Our goal is to set up an end-to-end OpenStack deployment with the fewest interactive steps, making it as unattended as possible, and ideally taking no more than 20 minutes. The configuration scope includes all networking, server and storage components.
To facilitate a consistent architecture, we’ve imposed a few basic cabling and physical requirements. To make the PoC easy to implement, we assume no external Internet access is available — the entire solution is autonomous with all prerequisites present or cached.
For our first OpenStack solution (many future variants are planned), we chose to build a large MLAG topology. MLAG or multi-chassis link aggregation is a method of spanning a common layer 2 network or single broadcast domain over two or more switches. This is a popular technique to plug hosts into multiple switches for high availability, without requiring a routing protocol running on the host. From the host’s prospective, it sees a logical LAG or link aggregation group (802.3ad) across two unique switch ports. The design has been tested on simple two-switch and 6+ switch leaf-spine topologies. For larger deployments that are planned to grow beyond 10+ racks or for a standards-based design, it’s worth evaluating overlays as potential architecture.
As mentioned before, we’re going to assume some basic cabling requirements — at least two links are required between each pair of MLAG switches. Separately, each server will receive a single unique link between each MLAG switch pair.
Automation across an out-of-band management network
Additionally, all servers and switches are cabled together on a common management/out-of-band network, which is used solely to bring up the solution in an unattended fashion.
All equipment is also assumed to be in a factory default or uninstalled state. For switches, this means ONIE is present but no network operating system is installed. On the server side, the BIOS is set to continue looping in PXE or network boot mode; internal hard drives aren’t specified in the boot order setting.
Once you have everything cabled up, but prior to powering on, insert a prepared USB thumb drive into the first switch, which we’re calling the “genesis” switch. The genesis switch only has a mated MLAG peer and downstream switches or servers; nothing upstream. Once you power on all of the equipment, the genesis switch will install Cumulus Linux off the USB stick and automatically run an initial shell script upon boot.
Under the covers
Cumulus Linux offers a flexible zero-touch provisioning system (ZTP) — scripts can be sourced from the management network or a USB drive. In either case, the script can be written in any of the pre-installed scripting languages (Bash, Python, Ruby and Perl). On the genesis switch, the ZTP script installs a license, detects its MLAG peer, sets up the initial network configuration and configures the network-based provisioning environment.

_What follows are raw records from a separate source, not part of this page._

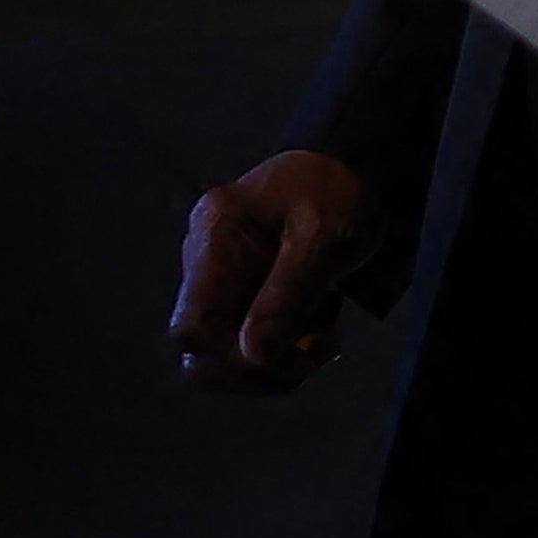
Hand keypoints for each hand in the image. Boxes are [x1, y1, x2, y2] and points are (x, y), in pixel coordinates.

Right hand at [171, 148, 373, 391]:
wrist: (348, 168)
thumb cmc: (335, 190)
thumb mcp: (322, 236)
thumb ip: (288, 293)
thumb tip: (253, 353)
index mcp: (215, 237)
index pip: (190, 328)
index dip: (231, 359)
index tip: (291, 356)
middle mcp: (205, 262)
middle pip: (201, 352)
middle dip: (260, 369)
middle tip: (316, 351)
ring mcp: (219, 280)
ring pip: (226, 356)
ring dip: (278, 363)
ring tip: (323, 335)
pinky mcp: (241, 294)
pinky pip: (250, 344)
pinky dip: (286, 351)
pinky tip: (318, 327)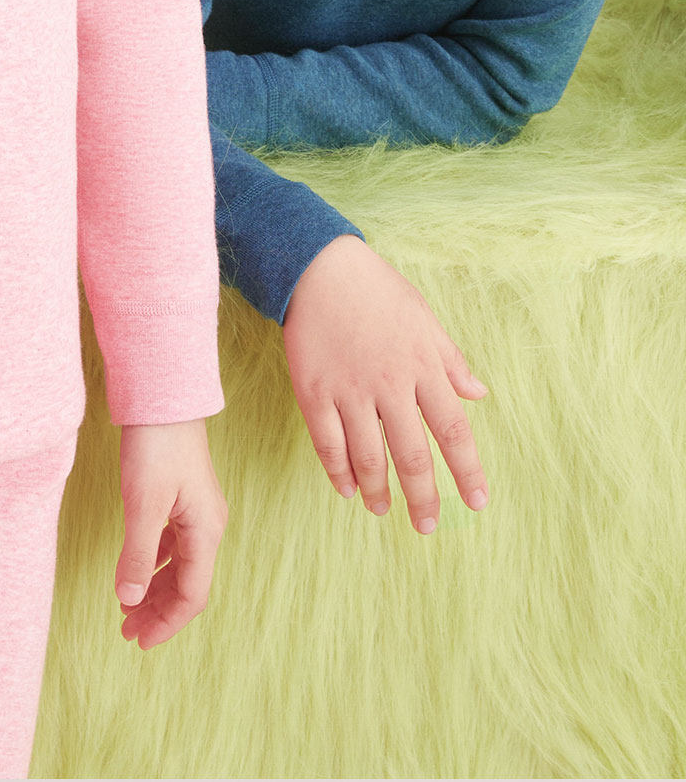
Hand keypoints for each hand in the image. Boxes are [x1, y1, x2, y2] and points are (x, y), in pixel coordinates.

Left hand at [114, 418, 227, 648]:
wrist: (164, 396)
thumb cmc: (156, 444)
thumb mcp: (142, 503)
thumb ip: (137, 554)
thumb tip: (128, 600)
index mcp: (205, 531)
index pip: (192, 595)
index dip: (166, 623)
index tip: (139, 641)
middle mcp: (207, 525)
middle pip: (186, 584)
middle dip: (157, 611)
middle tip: (126, 631)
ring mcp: (196, 511)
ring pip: (178, 565)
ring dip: (154, 589)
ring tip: (126, 608)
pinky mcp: (182, 498)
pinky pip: (171, 544)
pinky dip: (153, 562)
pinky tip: (135, 570)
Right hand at [282, 234, 488, 532]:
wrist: (318, 267)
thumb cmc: (376, 289)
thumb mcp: (424, 318)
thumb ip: (450, 360)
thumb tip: (479, 394)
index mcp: (422, 367)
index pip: (453, 431)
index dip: (467, 471)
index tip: (477, 502)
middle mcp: (389, 385)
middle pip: (412, 455)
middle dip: (423, 497)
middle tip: (427, 525)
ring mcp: (350, 391)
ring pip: (369, 457)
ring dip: (379, 490)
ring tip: (384, 510)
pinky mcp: (314, 391)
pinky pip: (328, 443)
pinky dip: (339, 471)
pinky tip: (348, 488)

The provisioning environment comprises HTTP, DHCP, TFTP, NTP and Puppet daemons or services. All of these services are bound to the eth0 or management interface of the genesis switch, enabling all the other switches and compute infrastructure to source off this network. The second switch boots off the provisioning network instead of a USB stick, but still follows the model of installing a license key, determining its MLAG peer and bringing up a complete network configuration.
Servers follow a common large-scale deployment model. The BIOS is left in a state to always PXE or network boot. During this initial provisioning phase, servers continue to loop, looking for an installation target, which the genesis switch offers once it’s fully operational. All of the servers install an Ubuntu long-term support version. Ubuntu’s pre-seed support installs the OS with basic default options around packages, hard drive partitioning and other common prompted settings.

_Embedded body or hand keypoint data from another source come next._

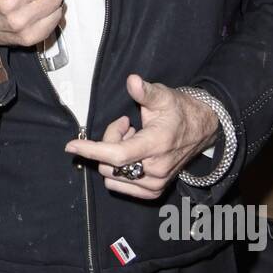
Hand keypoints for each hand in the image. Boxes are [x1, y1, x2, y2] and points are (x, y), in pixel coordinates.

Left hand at [65, 73, 218, 198]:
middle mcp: (156, 169)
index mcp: (156, 145)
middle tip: (125, 125)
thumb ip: (145, 91)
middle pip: (109, 164)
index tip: (71, 146)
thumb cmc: (179, 111)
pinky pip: (119, 185)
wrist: (202, 130)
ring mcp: (155, 183)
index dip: (91, 150)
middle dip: (108, 142)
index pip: (116, 155)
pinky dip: (118, 171)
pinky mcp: (153, 192)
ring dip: (114, 158)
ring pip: (112, 176)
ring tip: (132, 139)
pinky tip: (133, 155)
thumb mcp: (163, 96)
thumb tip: (132, 81)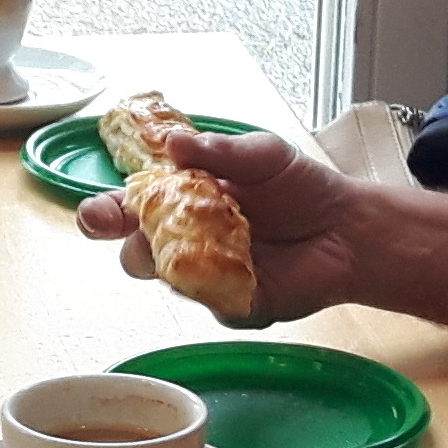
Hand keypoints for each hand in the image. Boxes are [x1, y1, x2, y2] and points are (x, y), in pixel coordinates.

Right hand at [77, 126, 377, 323]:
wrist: (347, 227)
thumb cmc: (301, 187)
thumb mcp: (262, 154)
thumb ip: (218, 149)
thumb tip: (173, 142)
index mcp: (180, 200)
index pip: (128, 209)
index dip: (105, 213)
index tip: (101, 213)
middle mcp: (185, 241)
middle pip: (134, 254)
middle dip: (133, 246)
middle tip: (149, 234)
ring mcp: (206, 277)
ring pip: (169, 281)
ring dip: (180, 263)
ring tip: (213, 240)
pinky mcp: (233, 305)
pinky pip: (213, 304)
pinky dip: (223, 287)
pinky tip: (250, 267)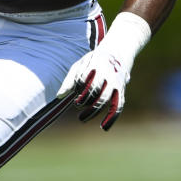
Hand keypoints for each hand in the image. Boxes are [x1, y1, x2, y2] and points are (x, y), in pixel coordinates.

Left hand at [55, 12, 150, 130]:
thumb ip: (70, 80)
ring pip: (106, 99)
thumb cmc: (93, 61)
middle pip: (95, 90)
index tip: (74, 93)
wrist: (118, 53)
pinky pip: (119, 106)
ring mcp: (116, 82)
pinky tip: (104, 127)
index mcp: (96, 64)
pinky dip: (112, 118)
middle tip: (76, 105)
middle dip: (84, 100)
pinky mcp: (121, 91)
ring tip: (81, 119)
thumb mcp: (80, 65)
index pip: (84, 78)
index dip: (78, 88)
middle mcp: (107, 73)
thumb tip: (58, 96)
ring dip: (93, 111)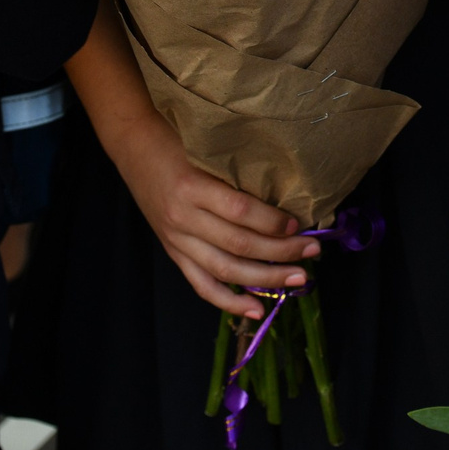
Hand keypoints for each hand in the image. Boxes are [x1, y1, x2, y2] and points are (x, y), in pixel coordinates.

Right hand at [105, 111, 318, 318]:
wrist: (134, 147)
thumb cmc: (177, 140)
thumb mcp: (206, 148)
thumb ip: (237, 172)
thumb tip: (285, 195)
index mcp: (192, 185)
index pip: (239, 211)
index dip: (271, 221)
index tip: (299, 223)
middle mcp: (183, 217)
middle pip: (238, 244)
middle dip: (281, 252)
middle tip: (314, 251)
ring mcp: (176, 239)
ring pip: (225, 269)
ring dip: (265, 278)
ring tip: (299, 279)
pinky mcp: (173, 253)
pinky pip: (202, 285)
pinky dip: (229, 301)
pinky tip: (257, 309)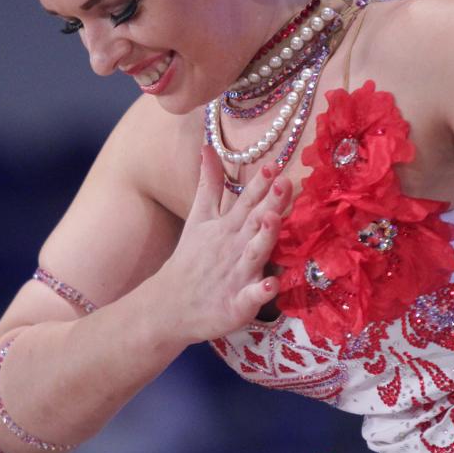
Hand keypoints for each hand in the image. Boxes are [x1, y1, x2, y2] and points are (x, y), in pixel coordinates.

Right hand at [159, 148, 291, 343]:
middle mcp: (234, 247)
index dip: (260, 182)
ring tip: (272, 220)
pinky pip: (251, 297)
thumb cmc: (191, 259)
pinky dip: (261, 291)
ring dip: (264, 237)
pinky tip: (272, 285)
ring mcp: (236, 276)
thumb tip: (207, 147)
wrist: (169, 305)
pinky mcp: (237, 304)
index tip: (273, 163)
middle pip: (255, 222)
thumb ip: (207, 184)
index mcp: (227, 227)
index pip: (246, 200)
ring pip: (255, 254)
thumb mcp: (198, 218)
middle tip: (284, 181)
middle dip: (270, 202)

Similar to the genesis switches that are built, server installs are parallelized — the first server that requests an installation receives the OpenStack controller duties. All other servers are configured as compute nodes, to host tenant VMs. Puppet deploys all of the OpenStack packages and setup dependencies automatically, such as message queueing, databases and authentication credentials.

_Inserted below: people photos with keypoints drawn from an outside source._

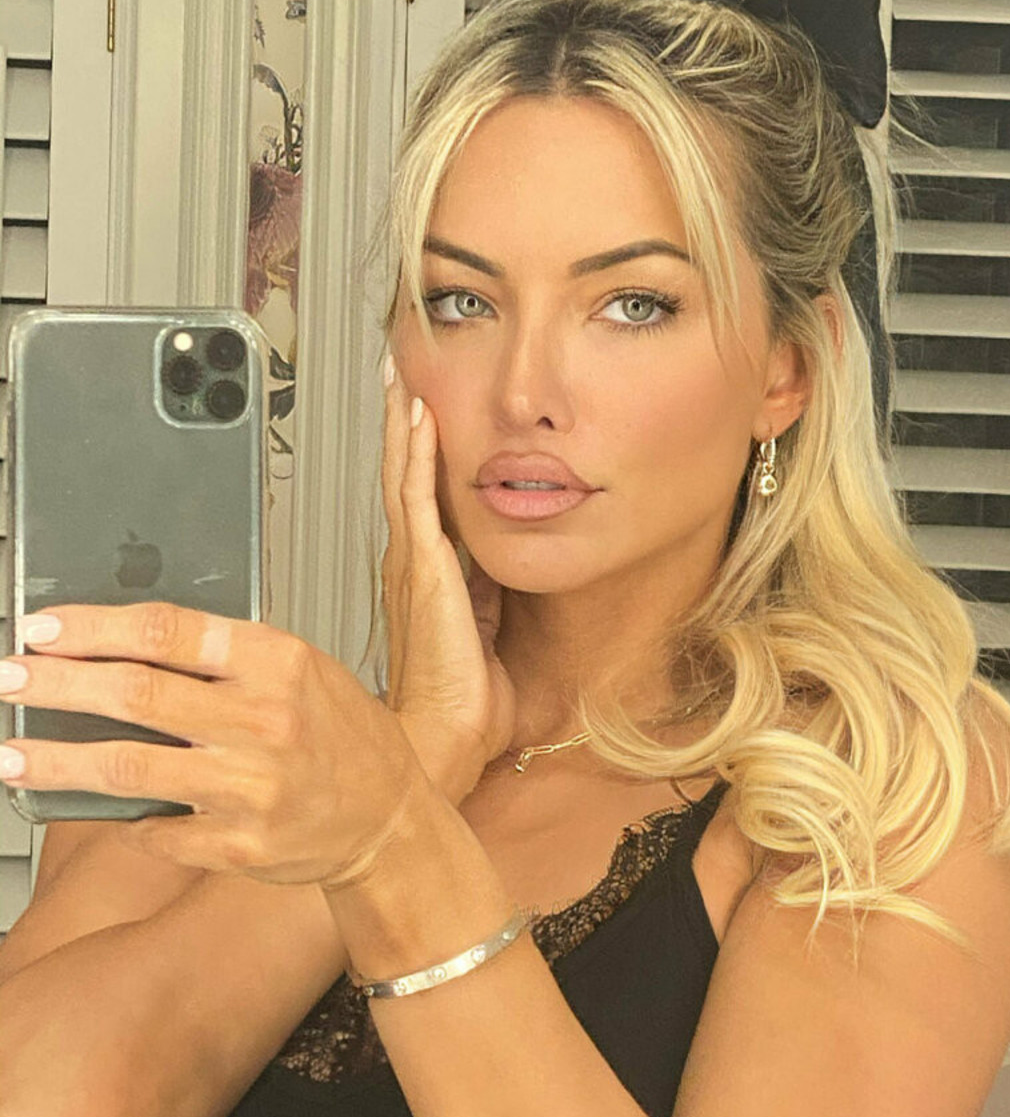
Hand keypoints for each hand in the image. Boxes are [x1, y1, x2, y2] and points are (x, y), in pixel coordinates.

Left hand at [0, 603, 423, 888]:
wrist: (388, 819)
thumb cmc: (342, 736)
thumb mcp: (303, 668)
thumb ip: (228, 657)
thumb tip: (127, 644)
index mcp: (278, 661)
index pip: (167, 630)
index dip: (93, 627)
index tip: (43, 628)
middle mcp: (264, 721)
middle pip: (135, 693)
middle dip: (56, 684)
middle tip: (9, 678)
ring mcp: (251, 787)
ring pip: (127, 767)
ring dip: (55, 759)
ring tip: (11, 753)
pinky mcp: (239, 846)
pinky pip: (155, 831)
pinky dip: (122, 819)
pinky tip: (97, 807)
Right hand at [381, 355, 515, 799]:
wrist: (443, 739)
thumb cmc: (463, 702)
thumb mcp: (488, 633)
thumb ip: (490, 596)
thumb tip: (503, 566)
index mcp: (425, 576)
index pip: (419, 498)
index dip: (418, 454)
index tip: (420, 413)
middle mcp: (410, 562)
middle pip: (401, 476)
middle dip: (402, 425)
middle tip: (400, 376)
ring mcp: (410, 562)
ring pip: (402, 475)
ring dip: (403, 425)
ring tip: (402, 379)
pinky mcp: (422, 568)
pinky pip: (414, 495)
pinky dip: (413, 454)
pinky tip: (416, 419)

If you’re using x86-based switches, this complete process takes around 20 minutes. PowerPC-based switches take slightly longer due to slower flash write time during the initial Cumulus Linux install process.
Rocket Turtle as the automation enabler
The true power and beauty of this solution is the relevance outside of OpenStack or even enforcement of different provisioning rules. For example, with this documented approach — one that’s loose on cabling enforcement — a partner or end customer could adjust this to meet their own architecture requirements, say at least four 40G-rated links between each MLAG pair. The same unattended approach could also be used for non-OpenStack deployments, such as a traditional L3 Clos or leaf-spine topology. Cumulus Linux shines when it comes to flexibility around automation, monitoring and custom tooling.
The power of server scripting, now available for the network!